No credit for the end credits

VjDOn

Here is a common situation: I’m sitting in a movie. Completely involved in it. So much that it feels real. The movie ends, just after an intense moment of closure. I prepare to bask in it all.

Suddenly, the credits come up and an awful, totally inappropriate pop song comes on. Wasn’t this a World War II movie? It’s the worst when it’s a movie that only featured beautifully composed, original music throughout and suddenly ends with a song from a Disney channel girl band.

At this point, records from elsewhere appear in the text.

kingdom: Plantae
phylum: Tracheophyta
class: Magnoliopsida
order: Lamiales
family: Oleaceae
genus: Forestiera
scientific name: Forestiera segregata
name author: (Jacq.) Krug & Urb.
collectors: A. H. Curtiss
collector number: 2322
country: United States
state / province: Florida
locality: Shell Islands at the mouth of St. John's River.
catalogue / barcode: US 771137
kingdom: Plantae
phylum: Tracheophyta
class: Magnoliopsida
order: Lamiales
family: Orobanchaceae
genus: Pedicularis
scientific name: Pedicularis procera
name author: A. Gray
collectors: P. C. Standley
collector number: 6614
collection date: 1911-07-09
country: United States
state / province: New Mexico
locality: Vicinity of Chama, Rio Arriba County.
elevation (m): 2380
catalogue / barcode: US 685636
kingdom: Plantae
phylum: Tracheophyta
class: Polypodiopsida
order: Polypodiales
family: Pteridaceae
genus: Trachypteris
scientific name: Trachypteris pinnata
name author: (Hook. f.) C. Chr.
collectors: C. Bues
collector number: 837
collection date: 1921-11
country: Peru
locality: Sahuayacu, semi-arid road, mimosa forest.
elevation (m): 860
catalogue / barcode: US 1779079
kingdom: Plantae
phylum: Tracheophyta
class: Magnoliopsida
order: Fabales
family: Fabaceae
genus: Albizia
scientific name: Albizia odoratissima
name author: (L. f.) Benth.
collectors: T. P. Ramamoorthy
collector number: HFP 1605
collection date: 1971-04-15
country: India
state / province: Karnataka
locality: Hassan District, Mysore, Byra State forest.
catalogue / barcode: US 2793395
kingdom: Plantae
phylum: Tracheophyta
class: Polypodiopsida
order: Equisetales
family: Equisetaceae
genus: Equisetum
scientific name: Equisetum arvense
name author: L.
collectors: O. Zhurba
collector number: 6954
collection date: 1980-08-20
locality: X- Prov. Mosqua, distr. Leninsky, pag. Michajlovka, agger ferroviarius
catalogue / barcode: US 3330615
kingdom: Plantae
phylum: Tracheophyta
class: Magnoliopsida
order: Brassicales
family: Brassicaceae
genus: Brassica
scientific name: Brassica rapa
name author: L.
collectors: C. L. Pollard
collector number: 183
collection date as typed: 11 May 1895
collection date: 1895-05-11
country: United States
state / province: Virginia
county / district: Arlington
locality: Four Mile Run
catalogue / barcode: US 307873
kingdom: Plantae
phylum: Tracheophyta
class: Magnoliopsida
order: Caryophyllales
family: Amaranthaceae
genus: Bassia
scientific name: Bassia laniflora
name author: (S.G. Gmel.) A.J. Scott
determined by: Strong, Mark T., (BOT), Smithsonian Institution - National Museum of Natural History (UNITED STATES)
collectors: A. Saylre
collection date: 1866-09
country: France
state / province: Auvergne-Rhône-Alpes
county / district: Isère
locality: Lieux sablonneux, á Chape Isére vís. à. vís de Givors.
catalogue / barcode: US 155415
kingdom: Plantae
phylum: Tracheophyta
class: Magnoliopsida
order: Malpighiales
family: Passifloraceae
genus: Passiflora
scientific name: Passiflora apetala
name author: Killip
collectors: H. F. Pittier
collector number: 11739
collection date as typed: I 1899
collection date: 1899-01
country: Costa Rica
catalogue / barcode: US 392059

Why would they do this? It completely kills the mood that had been set for the last 2 200315137-001hours and snaps you so quickly back into reality that you get entertainment whiplash. After all we were just sitting in a dark room for 2 hours watching an enormous screen like drones.

Maybe that’s the point. Maybe it’s for people like me who otherwise would be unable to emotionally separate themselves from the story. Like waking up from a vivid dream where you aren’t sure what is and isn’t real anymore. In that case I guess I should be grateful.

Or maybe it’s a strategy to get you out of there stat so they can turn the lights on and clean up. Maybe the movie theaters make producers sign contracts to find the most inappropriate, thematically clashing credits’ song for the movie so people won’t linger longer. In that case, well played.

One thought on “No credit for the end credits

  1. i wish they would explain what all these jobs no one has ever heard of are. Like Key Grip or Gaffer. I also don’t get where the dividing line is for who gets in the credits. They have drivers, but how were these drivers any more involved in making the movie than the truck driver for the catering service?